FAANG Stocks Taken to the Woodshed in Tech-Led Market Correction

Bryan Perry

A former Wall Street financial advisor with three decades' experience, Bryan Perry focuses his efforts on high-yield income investing and quick-hitting options plays.

There is no way to put a positive spin on the carnage in what has been the torchbearer for the stock market during the past three years.

While there are some major winning stocks in several sectors, the most successfully “crowded” trade has been to be long in what are known as the FAANG stocks, consisting of Facebook (NASDAQ:FB), Amazon (NASDAQ:AMZN), Apple (NASDAQ:AAPL), Netflix (NASDAQ:NFLX) and Alphabet’s Google (NASDAQ:GOOG). The group has been a juggernaut and a tremendous influence amid the volatility of the broader market.

As of March 20, 2018, the market capitalization of these companies summed up to $472.38 billion + $760.36 billion + $888.66 billion + $136.92 billion + $757.54 billion = $3.015 trillion. The S&P market cap in total is 70 to 80 percent of the U.S. stock market’s capitalization, and the FAANGs, by order of market cap, rank 4th, 3rd, 1st, 67th and 9th on the index. This means that a collective up (or down) movement in these tech shares will lead to an increase (or decrease) in the S&P 500 index.

::::::

Exercise set:
1) List every stock ticker symbol that appears in the FAANG stocks article.
2) Duplicate the part of the FAANG stocks article from "FAANG Stocks Taken" to "past three years.".
The data below this point comes from a separate source.

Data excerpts
::::::

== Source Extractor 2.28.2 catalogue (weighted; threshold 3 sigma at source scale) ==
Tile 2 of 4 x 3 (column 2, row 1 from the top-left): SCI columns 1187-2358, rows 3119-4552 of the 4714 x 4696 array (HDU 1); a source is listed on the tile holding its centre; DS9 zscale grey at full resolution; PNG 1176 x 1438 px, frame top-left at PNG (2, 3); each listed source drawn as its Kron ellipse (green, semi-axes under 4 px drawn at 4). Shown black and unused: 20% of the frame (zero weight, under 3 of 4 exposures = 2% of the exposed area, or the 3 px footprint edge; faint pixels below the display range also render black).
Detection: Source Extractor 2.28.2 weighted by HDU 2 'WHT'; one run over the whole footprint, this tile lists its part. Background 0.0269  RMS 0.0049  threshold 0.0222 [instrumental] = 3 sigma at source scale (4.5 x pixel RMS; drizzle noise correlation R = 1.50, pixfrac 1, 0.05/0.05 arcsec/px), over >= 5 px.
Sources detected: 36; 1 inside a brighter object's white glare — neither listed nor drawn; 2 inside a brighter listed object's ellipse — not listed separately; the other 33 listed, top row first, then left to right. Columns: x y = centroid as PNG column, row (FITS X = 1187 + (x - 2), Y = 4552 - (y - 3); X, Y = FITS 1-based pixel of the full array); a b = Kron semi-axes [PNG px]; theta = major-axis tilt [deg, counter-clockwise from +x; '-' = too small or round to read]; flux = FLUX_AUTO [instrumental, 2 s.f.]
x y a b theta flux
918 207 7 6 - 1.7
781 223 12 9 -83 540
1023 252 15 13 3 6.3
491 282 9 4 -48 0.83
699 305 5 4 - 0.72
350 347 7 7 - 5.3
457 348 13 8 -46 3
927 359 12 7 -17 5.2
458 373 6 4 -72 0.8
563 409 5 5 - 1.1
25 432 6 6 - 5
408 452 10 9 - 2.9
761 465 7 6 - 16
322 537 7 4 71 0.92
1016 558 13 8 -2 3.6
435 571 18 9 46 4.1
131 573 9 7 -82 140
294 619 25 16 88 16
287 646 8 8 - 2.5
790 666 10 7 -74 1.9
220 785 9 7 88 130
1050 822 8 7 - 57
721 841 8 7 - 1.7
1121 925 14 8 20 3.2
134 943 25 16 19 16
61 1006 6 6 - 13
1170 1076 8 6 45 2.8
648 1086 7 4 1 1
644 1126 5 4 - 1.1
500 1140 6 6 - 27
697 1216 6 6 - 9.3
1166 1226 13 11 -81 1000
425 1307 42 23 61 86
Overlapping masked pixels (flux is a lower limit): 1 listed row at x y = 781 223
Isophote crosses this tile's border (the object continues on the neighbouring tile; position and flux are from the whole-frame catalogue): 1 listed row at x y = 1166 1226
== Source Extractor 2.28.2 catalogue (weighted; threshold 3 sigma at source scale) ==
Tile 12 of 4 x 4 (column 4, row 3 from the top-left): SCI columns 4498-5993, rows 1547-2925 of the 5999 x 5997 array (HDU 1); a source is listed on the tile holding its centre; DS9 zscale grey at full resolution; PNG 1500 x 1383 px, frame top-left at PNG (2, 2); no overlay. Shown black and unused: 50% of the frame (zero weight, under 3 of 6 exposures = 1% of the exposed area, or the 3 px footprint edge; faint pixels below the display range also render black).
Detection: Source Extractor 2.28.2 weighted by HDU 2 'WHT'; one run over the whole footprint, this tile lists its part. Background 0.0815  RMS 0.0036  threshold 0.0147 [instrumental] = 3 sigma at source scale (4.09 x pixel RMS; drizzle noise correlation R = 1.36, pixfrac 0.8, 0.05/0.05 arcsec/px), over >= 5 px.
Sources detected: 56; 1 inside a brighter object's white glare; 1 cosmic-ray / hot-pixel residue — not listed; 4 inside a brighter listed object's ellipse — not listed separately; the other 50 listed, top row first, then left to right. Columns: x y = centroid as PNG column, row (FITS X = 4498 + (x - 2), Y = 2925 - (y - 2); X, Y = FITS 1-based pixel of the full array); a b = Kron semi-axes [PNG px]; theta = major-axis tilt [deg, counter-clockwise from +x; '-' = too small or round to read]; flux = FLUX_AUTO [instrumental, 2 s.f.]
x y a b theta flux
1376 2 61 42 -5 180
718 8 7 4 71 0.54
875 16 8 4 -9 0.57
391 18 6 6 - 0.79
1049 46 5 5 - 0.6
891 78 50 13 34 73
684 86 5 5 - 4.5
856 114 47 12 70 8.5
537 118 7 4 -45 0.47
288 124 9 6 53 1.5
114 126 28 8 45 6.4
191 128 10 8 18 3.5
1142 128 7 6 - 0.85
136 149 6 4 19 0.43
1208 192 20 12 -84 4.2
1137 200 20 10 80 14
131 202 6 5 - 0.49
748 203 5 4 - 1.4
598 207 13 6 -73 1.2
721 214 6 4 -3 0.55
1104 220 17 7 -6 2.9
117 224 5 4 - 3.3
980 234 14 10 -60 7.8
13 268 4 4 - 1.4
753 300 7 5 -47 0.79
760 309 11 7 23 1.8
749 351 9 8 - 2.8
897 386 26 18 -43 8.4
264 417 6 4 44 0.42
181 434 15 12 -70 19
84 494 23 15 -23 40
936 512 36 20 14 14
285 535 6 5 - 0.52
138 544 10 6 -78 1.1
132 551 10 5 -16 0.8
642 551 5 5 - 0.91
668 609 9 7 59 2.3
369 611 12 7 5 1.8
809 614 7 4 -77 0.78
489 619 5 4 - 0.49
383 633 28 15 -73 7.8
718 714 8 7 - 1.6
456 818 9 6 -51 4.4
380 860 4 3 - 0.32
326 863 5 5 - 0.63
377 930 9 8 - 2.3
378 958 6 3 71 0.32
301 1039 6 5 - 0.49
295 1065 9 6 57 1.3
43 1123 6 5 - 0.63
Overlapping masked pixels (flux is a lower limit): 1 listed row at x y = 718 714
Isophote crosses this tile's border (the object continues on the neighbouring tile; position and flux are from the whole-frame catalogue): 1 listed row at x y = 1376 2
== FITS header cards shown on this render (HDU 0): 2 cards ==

::::::

Outputs for the tasks:
1)
- FB
- AMZN
- AAPL
- NFLX
- GOOG

2)
FAANG Stocks Taken to the Woodshed in Tech-Led Market Correction

Bryan Perry

A former Wall Street financial advisor with three decades' experience, Bryan Perry focuses his efforts on high-yield income investing and quick-hitting options plays.

There is no way to put a positive spin on the carnage in what has been the torchbearer for the stock market during the past three years.